Debette Stephanie, Mazighi Mikael, Bijlenga Philippe, Pezzini Alessandro, Koga Masatoshi, Bersano Anna, Kõrv Janika, Haemmerli Julien, Canavero Isabella, Tekiela Piotr, Miwa Kaori, J Seiffge David, Schilling Sabrina, Lal Avtar, Arnold Marcel, Markus Hugh S, Engelter Stefan T, Majersik Jennifer J
Bordeaux Population Health research center, INSERM U1219, University of Bordeaux, Bordeaux, France.
Department of Neurology and Institute for Neurodegenerative Diseases, Bordeaux University Hospital, France.
Eur Stroke J. 2021 Sep;6(3):XXXIX-LXXXVIII. doi: 10.1177/23969873211046475. Epub 2021 Oct 13.
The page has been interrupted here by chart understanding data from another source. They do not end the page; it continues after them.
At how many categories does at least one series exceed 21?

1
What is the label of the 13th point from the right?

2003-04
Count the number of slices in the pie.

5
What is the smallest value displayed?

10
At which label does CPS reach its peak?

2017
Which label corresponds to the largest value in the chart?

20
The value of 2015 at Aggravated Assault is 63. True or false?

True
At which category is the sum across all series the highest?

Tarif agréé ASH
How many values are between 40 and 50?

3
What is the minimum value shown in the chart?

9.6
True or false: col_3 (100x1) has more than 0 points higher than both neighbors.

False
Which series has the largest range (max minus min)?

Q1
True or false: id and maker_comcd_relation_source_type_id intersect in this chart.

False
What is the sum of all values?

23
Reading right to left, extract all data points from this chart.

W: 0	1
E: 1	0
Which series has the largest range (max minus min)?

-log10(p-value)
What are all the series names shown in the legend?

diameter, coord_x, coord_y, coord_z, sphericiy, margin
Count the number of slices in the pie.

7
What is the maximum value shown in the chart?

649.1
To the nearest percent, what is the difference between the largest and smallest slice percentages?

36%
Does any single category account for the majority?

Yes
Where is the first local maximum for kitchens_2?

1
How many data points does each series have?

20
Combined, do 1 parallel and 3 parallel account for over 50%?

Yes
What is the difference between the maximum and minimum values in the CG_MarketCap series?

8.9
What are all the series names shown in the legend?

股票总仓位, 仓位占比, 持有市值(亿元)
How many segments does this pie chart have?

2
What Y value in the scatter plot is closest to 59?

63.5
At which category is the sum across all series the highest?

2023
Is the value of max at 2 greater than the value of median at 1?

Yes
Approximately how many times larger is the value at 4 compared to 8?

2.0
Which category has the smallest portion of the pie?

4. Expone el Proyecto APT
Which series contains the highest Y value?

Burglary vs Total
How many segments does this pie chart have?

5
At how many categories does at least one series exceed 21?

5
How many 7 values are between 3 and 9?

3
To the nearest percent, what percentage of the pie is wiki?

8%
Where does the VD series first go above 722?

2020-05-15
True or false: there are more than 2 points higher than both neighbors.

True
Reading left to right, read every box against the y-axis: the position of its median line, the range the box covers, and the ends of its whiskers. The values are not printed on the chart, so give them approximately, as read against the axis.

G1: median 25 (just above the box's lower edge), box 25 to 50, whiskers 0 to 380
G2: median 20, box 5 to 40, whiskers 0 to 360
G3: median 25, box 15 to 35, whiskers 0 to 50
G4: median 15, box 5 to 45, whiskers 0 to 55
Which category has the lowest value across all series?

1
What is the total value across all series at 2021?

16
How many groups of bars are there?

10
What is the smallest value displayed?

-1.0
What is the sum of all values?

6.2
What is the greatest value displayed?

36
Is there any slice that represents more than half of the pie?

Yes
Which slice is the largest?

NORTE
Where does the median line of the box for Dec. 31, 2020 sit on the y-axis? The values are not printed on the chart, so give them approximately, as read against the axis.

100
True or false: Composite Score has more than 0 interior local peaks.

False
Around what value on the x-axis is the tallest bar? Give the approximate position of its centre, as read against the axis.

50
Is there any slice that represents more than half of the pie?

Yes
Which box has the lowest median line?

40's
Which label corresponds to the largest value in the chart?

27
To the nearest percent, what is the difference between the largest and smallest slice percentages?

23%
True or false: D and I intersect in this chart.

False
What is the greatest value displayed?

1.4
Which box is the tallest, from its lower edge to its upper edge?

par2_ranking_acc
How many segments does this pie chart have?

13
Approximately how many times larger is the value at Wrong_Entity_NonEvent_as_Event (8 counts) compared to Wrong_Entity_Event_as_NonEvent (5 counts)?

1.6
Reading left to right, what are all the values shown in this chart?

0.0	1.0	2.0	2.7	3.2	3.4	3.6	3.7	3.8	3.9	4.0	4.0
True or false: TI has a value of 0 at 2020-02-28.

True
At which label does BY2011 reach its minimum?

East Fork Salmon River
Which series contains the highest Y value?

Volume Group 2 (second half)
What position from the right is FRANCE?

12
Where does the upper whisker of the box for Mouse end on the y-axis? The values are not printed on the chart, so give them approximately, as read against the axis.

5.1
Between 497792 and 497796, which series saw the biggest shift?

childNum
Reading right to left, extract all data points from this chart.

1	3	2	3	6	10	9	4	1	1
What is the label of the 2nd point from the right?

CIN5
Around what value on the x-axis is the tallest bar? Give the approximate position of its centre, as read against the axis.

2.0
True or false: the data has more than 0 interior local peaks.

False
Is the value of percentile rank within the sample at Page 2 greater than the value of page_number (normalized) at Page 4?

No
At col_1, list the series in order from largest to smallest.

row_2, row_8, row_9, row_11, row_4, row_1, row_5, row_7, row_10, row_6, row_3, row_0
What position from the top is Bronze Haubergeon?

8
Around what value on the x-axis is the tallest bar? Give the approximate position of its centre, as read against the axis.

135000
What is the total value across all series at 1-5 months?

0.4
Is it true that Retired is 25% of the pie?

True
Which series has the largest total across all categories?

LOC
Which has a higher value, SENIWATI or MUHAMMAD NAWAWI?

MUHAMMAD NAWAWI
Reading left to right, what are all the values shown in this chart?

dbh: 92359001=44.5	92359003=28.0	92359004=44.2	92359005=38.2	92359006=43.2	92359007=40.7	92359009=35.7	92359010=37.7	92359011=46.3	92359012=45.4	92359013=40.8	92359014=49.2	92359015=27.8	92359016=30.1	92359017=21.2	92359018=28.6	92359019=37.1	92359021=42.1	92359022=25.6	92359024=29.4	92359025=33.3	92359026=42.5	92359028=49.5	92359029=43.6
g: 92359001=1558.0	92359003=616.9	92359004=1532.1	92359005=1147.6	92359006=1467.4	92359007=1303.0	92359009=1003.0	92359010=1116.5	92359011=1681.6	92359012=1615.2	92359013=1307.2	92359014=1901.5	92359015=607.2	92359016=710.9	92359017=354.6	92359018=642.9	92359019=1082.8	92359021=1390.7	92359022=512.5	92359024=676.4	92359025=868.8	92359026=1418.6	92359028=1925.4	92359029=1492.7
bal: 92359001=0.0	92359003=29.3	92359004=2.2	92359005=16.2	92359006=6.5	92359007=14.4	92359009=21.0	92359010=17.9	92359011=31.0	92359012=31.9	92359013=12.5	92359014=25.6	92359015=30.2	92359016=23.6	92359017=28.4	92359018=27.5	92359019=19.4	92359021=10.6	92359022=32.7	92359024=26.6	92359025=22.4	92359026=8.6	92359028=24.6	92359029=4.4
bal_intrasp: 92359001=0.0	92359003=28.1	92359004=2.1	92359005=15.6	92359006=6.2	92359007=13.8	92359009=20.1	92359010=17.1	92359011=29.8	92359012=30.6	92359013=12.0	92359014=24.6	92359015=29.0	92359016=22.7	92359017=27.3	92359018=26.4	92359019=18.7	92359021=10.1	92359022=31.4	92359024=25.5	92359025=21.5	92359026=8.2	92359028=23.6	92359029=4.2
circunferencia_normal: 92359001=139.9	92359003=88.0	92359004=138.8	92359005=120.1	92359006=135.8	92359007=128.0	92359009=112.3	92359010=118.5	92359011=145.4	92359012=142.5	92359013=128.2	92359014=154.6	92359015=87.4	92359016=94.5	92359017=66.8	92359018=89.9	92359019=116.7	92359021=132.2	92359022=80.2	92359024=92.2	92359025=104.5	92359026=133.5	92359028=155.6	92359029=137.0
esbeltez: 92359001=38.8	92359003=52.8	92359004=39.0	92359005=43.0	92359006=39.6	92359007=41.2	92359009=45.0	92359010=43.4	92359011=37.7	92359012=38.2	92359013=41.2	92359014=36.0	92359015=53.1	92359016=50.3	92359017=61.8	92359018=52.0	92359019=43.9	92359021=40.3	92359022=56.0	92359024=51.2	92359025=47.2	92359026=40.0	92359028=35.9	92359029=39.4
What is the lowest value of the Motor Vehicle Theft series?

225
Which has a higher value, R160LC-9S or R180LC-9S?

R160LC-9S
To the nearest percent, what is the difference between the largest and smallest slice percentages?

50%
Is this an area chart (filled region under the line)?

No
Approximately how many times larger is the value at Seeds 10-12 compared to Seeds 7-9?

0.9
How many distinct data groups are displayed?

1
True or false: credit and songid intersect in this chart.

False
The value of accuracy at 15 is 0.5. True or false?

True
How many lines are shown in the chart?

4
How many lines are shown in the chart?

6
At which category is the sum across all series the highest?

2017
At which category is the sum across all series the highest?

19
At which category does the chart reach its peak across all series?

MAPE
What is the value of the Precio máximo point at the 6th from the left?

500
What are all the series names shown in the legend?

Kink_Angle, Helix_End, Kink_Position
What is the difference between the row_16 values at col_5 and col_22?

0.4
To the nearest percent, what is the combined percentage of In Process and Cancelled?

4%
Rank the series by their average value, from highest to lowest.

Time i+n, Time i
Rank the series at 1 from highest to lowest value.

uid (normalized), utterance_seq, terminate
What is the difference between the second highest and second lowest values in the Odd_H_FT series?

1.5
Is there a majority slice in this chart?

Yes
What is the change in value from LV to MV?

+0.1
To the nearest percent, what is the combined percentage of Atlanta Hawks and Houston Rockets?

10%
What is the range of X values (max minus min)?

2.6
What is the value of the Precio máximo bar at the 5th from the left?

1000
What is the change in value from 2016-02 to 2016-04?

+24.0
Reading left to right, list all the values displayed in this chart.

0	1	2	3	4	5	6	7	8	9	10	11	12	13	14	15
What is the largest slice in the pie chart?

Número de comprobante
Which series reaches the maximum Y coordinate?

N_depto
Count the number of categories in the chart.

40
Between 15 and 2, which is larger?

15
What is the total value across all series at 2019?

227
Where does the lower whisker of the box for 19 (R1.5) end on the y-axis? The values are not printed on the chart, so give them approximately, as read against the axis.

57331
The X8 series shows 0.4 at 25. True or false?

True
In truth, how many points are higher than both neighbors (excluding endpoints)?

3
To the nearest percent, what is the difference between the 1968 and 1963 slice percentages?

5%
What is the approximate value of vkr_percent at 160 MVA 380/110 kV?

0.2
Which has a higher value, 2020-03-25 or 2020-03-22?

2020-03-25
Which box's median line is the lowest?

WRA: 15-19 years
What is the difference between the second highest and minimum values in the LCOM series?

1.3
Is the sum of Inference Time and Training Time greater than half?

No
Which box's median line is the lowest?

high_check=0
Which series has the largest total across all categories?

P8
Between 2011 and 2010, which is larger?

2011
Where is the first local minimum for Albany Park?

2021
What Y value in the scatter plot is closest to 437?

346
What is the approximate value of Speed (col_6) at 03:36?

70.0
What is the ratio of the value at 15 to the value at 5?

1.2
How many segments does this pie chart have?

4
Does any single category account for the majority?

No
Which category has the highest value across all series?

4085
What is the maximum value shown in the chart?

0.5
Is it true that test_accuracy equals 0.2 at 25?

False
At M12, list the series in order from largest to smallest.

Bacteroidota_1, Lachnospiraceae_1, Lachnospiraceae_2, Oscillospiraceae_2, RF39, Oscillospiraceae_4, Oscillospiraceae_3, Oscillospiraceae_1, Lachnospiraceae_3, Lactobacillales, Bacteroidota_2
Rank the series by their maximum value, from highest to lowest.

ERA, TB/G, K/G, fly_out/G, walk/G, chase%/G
The aim of the present European Stroke Organisation guideline is to provide clinically useful evidence-based recommendations on the management of extracranial artery dissection (EAD) and intracranial artery dissection (IAD). EAD and IAD represent leading causes of stroke in the young, but are uncommon in the general population, thus making it challenging to conduct clinical trials and large observational studies. The guidelines were prepared following the Standard Operational Procedure for European Stroke Organisation guidelines and according to GRADE methodology. Our four recommendations result from a thorough analysis of the literature comprising two randomized controlled trials (RCTs) comparing anticoagulants to antiplatelets in the acute phase of ischemic stroke and twenty-six comparative observational studies. In EAD patients with acute ischemic stroke, we recommend using intravenous thrombolysis (IVT) with alteplase within 4.5 hours of onset if standard inclusion/exclusion criteria are met, and mechanical thrombectomy in patients with large vessel occlusion of the anterior circulation. We further recommend early endovascular or surgical intervention for IAD patients with subarachnoid hemorrhage (SAH). Based on evidence from two phase 2 RCTs that have shown no difference between the benefits and risks of anticoagulants versus antiplatelets in the acute phase of symptomatic EAD, we strongly recommend that clinicians can prescribe either option. In post-acute EAD patients with residual stenosis or dissecting aneurysms and in symptomatic IAD patients with an intracranial dissecting aneurysm and isolated headache, there is insufficient data to provide a recommendation on the benefits and risks of endovascular/surgical treatment. Finally, nine expert consensus statements, adopted by 8 to 11 of the 11 experts involved, propose guidance for clinicians when the quality of evidence was too low to provide recommendations. Some of these pertain to the management of IAD (use of IVT, endovascular treatment, and antiplatelets versus anticoagulation in IAD with ischemic stroke and use of endovascular or surgical interventions for IAD with headache only). Other expert consensus statements address the use of direct anticoagulants and dual antiplatelet therapy in EAD-related cerebral ischemia, endovascular treatment of the EAD/IAD lesion, and multidisciplinary assessment of the best therapeutic approaches in specific situations.
本欧洲卒中组织指南的目的是就颅外动脉夹层(EAD)和颅内动脉夹层(IAD)的管理提供基于临床实用证据的建议。EAD和IAD是年轻人中风的主要原因,但在普通人群中并不常见,因此开展临床试验和大型观察性研究具有挑战性。本指南是按照欧洲卒中组织指南的标准操作程序并根据GRADE方法制定的。我们的四项建议来自对文献的全面分析,其中包括两项比较缺血性卒中急性期抗凝剂与抗血小板药物的随机对照试验(RCT)以及二十六项比较性观察性研究。对于急性缺血性卒中的EAD患者,如果符合标准的纳入/排除标准,我们建议在发病4.5小时内使用阿替普酶进行静脉溶栓(IVT),对于前循环大血管闭塞的患者进行机械取栓。我们还建议对伴有蛛网膜下腔出血(SAH)的IAD患者进行早期血管内或手术干预。基于两项2期RCT的证据,这些研究表明在有症状EAD的急性期,抗凝剂与抗血小板药物的获益和风险无差异,我们强烈建议临床医生可以选择其中任何一种方案。对于急性后EAD伴有残余狭窄或夹层动脉瘤的患者以及有症状IAD伴有颅内夹层动脉瘤和孤立性头痛的患者,关于血管内/手术治疗的获益和风险,尚无足够数据提供建议。最后,11位专家中有8至11位通过的9项专家共识声明,在证据质量过低无法提供建议时,为临床医生提供了指导。其中一些涉及IAD的管理(IVT的使用、血管内治疗以及缺血性卒中IAD中抗血小板药物与抗凝药物的比较,以及仅伴有头痛的IAD的血管内或手术干预的使用)。其他专家共识声明涉及EAD相关脑缺血中直接抗凝剂和双联抗血小板治疗的使用、EAD/IAD病变的血管内治疗以及特定情况下最佳治疗方法的多学科评估。